## TRY IT
Write out, word for word, the part of the listing below that opens with the line containing "Outline and fill" and closes with the line containing "click(518, 328)", keeping both of those lines and adding no others.

## DATA TO USE

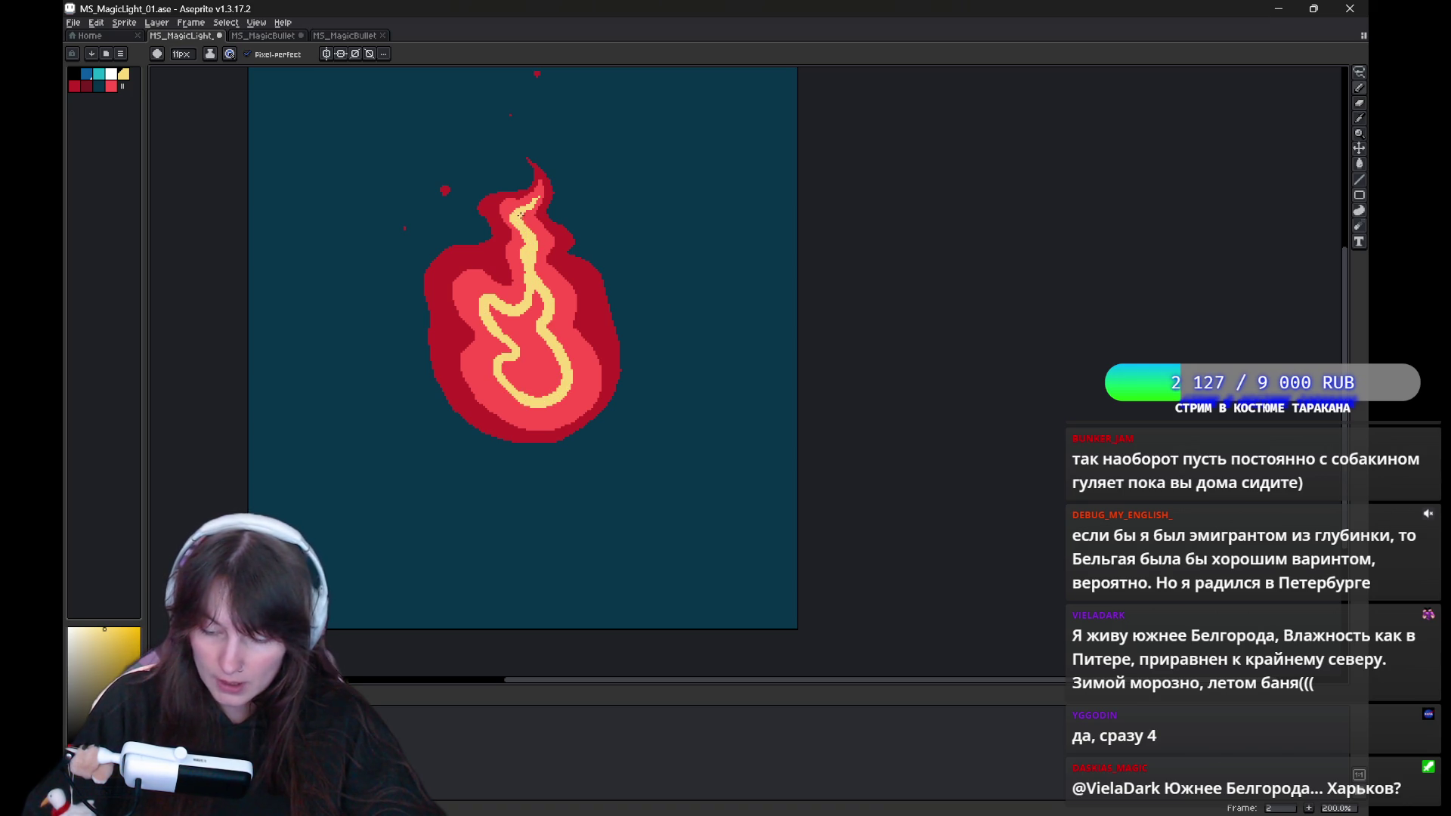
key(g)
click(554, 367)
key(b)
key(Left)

...

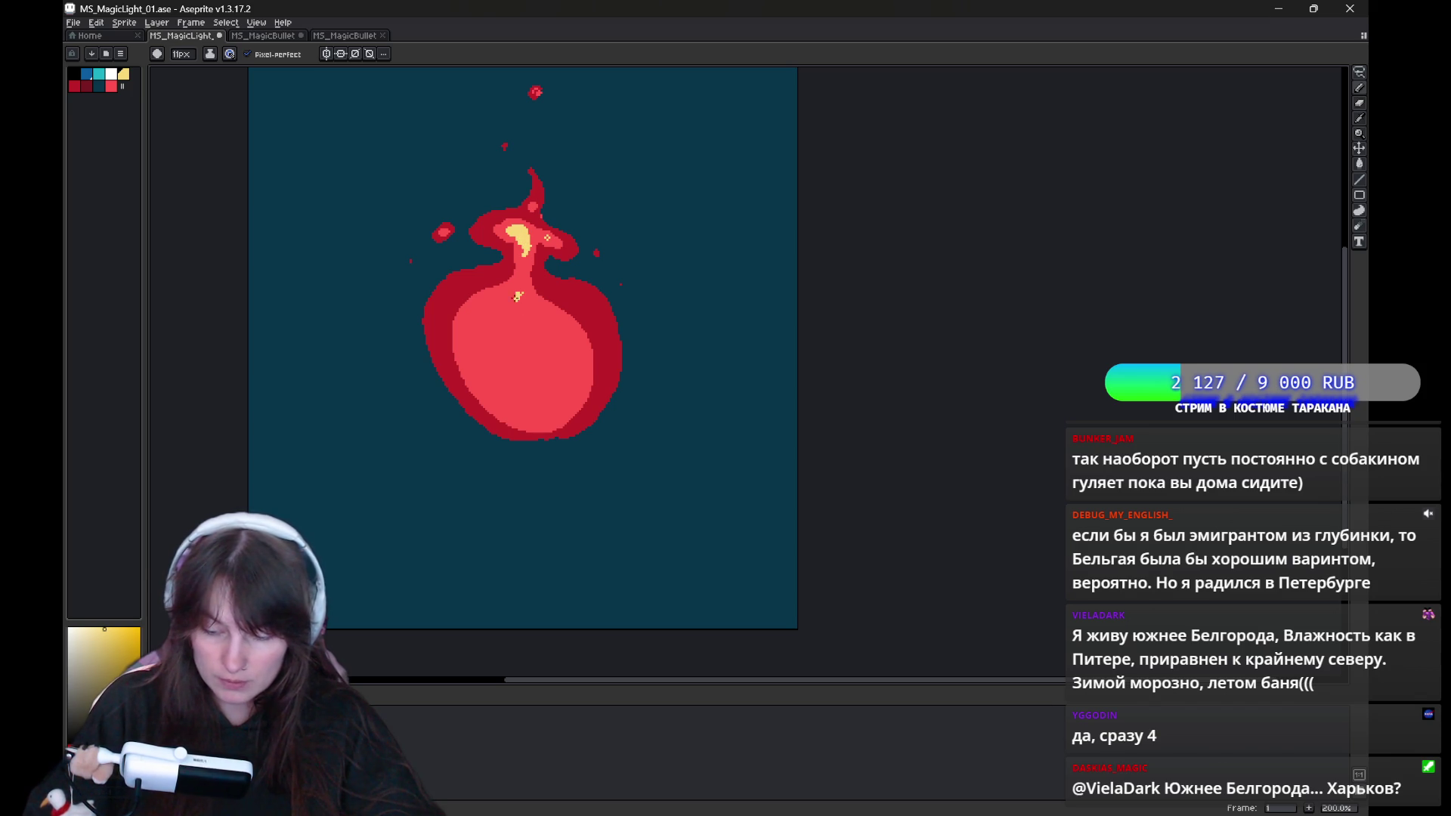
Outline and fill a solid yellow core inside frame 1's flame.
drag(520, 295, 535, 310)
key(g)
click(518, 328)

---

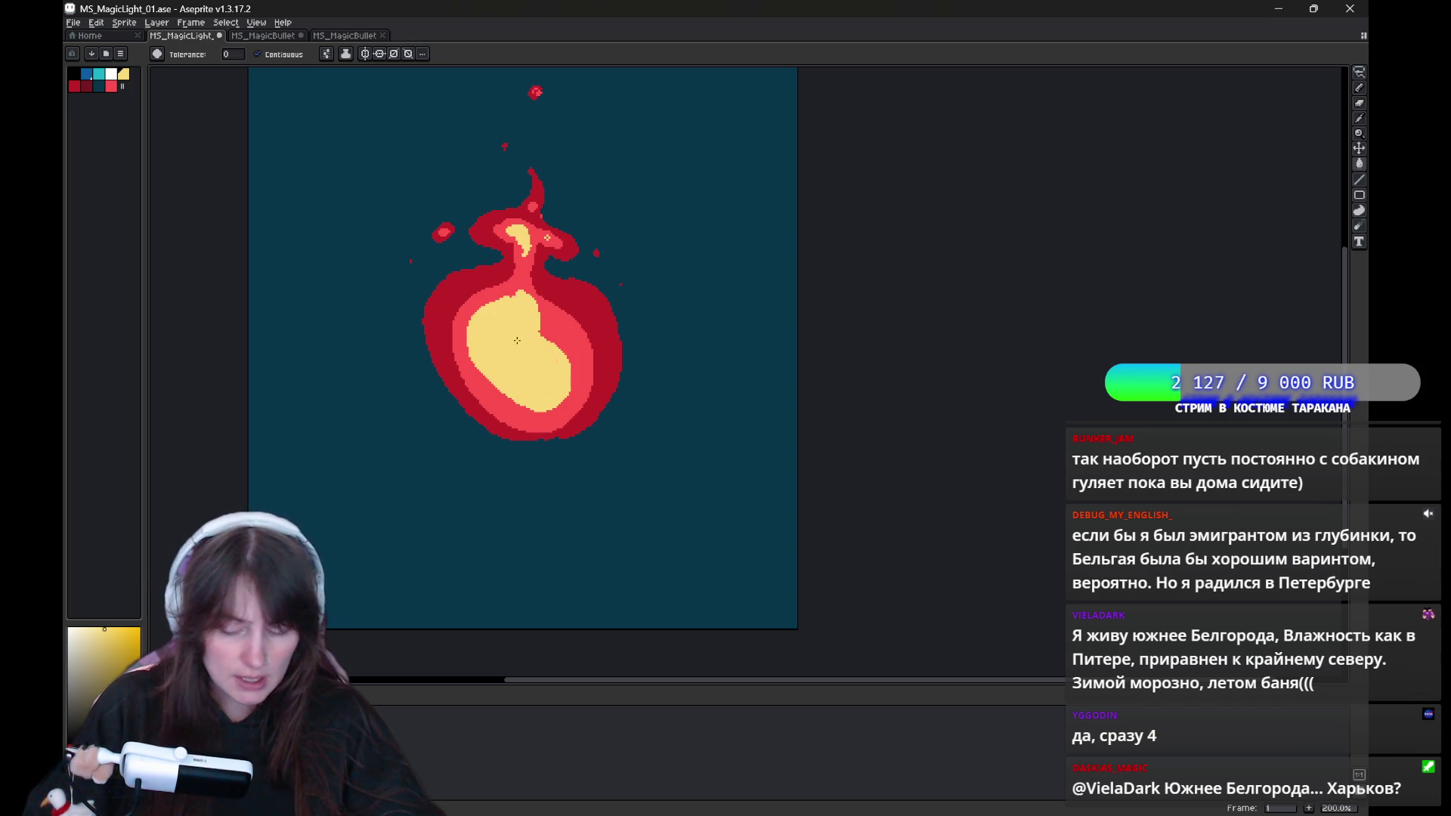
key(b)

## ANSWER FOR THIS EXERCISE
Outline and fill a solid yellow core inside frame 1's flame.
drag(520, 295, 535, 310)
key(g)
click(518, 328)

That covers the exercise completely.